Credit’s demise has been greatly exaggerated
- Amongst risk assets, credit markets have continued to enjoy a positive backdrop – and we believe this looks set to persist in
- the near term.
- We expect lagging Euro Investment Grade spreads to catch up, in the wake of European Central Bank policy, stronger balance sheets and government bond curve dynamics.
- The tightening in US lending standards has pushed US default forecasts higher – for now.

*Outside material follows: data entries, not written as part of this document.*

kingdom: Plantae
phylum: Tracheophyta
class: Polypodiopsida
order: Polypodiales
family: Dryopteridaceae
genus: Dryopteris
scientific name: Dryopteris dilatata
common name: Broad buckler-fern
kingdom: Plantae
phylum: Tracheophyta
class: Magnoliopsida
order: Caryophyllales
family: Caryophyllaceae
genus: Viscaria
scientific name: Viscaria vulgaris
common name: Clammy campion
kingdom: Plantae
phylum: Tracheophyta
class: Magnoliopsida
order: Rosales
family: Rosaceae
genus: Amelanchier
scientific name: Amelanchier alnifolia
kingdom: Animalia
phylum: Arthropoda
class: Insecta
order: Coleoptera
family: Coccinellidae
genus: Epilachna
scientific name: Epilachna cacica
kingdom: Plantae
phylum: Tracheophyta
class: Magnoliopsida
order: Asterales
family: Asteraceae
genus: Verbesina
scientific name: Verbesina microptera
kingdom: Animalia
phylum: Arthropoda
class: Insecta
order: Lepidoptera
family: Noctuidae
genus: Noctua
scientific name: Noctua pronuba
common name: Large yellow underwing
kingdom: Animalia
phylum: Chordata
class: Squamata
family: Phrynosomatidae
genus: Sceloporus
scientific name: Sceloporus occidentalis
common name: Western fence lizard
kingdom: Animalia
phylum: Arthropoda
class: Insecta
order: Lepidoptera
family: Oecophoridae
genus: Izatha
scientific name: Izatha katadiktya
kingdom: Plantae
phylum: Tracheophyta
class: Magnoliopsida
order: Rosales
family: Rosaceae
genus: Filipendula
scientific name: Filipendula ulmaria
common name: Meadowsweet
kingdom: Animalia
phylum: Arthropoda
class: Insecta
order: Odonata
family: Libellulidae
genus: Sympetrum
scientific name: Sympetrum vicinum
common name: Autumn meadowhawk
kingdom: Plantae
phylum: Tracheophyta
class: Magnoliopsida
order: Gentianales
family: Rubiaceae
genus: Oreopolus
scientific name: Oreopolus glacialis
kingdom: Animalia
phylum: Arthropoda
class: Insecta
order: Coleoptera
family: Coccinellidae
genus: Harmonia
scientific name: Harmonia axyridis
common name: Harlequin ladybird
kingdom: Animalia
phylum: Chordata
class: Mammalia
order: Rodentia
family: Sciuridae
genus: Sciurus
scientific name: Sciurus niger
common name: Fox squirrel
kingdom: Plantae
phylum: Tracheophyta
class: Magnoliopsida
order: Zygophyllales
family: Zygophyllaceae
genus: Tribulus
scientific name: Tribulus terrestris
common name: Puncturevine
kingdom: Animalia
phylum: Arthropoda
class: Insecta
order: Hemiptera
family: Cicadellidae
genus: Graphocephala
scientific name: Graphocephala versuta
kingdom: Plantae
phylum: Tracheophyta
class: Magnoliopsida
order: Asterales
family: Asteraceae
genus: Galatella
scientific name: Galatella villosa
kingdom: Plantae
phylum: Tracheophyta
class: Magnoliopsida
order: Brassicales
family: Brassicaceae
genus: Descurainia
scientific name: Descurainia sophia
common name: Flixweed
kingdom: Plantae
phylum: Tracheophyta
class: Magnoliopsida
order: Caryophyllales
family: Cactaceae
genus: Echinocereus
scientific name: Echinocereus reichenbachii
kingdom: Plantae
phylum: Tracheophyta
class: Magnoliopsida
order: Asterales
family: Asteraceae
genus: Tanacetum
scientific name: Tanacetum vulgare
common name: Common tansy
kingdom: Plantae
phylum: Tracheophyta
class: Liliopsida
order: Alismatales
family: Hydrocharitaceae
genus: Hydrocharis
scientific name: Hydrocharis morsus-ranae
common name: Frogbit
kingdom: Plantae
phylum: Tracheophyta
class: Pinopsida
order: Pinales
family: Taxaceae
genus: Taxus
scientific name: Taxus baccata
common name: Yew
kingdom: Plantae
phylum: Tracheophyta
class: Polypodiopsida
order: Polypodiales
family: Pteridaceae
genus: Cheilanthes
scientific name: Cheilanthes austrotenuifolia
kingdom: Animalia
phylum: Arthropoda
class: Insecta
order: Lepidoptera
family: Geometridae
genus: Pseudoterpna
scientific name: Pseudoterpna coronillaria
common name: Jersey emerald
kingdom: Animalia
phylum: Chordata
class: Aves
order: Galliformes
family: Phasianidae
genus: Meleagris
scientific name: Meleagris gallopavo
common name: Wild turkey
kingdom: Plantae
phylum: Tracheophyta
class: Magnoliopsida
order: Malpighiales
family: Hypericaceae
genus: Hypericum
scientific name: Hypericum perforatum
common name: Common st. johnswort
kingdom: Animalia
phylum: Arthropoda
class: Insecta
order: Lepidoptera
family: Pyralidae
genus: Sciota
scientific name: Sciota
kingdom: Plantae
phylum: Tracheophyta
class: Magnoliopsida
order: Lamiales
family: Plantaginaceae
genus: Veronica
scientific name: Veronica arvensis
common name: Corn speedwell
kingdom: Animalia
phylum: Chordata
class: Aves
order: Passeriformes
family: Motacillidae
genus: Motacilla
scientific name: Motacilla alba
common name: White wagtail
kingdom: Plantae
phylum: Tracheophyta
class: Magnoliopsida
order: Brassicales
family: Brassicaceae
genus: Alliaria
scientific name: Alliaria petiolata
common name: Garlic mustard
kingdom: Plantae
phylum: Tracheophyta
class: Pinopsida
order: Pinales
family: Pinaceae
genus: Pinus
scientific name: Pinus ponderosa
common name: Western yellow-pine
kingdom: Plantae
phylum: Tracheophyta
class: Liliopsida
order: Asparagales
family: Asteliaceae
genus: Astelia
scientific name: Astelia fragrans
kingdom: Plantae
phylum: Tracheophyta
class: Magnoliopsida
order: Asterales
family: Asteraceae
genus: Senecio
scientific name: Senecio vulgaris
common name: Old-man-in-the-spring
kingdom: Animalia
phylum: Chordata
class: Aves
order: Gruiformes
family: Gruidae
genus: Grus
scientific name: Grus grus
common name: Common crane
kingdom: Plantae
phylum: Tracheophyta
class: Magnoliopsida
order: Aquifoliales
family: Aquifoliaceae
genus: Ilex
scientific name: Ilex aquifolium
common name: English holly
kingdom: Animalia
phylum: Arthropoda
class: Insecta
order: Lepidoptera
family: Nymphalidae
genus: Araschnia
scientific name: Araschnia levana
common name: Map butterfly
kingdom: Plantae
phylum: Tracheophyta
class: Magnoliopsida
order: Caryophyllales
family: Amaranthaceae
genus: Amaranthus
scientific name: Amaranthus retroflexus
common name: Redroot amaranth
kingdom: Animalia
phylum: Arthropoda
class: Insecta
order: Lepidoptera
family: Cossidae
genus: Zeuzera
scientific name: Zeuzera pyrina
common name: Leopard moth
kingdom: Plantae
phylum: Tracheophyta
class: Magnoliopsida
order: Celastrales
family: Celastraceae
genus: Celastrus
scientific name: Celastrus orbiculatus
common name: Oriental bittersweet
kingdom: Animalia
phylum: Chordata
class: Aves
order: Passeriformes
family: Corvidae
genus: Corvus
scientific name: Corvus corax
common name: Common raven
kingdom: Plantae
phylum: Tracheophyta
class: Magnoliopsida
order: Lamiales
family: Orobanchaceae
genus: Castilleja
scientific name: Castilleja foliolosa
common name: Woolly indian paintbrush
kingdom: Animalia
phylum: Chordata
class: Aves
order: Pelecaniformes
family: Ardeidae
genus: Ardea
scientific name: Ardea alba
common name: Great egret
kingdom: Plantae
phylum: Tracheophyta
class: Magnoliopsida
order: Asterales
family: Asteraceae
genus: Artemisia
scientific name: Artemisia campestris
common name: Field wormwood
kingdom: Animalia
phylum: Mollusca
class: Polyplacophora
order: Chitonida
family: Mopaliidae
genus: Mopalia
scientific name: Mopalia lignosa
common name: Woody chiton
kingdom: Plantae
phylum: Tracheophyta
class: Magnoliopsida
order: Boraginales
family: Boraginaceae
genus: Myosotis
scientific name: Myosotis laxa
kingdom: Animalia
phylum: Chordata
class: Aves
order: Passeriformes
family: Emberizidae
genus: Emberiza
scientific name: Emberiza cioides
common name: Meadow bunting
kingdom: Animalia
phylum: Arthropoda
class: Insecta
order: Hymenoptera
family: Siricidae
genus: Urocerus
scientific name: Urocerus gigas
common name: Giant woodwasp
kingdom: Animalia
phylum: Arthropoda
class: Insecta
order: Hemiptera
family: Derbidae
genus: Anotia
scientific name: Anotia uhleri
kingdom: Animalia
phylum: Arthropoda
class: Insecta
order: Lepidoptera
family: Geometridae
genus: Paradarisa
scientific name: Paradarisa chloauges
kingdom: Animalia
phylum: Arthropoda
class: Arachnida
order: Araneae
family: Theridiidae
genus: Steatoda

Credit’s strong rebound continues
Amongst risk assets, credit markets have continued to enjoy a positive backdrop – in January they registered strong, and in certain cases, record-breaking returns. Not for the first time in the past few quarters, US High Yield (HY) has led the pack. So far this year, it has posted a total return of 5.3% and regained the October 2018 watermark. Global HY has clocked in 4.5% over the same period and Global Investment Grade (IG) a very respectable 2%. US HY excess returns for January were the strongest since March 2016, as spreads have mirrored and exceeded the rebound in the oil price. We believe the positive backdrop for spreads looks set to persist near term, especially if a second US government shutdown is avoided, and if US-China trade talks do not get derailed. Equally, given the strength of the rally in certain markets, like US HY, some short-term consolidation should be expected.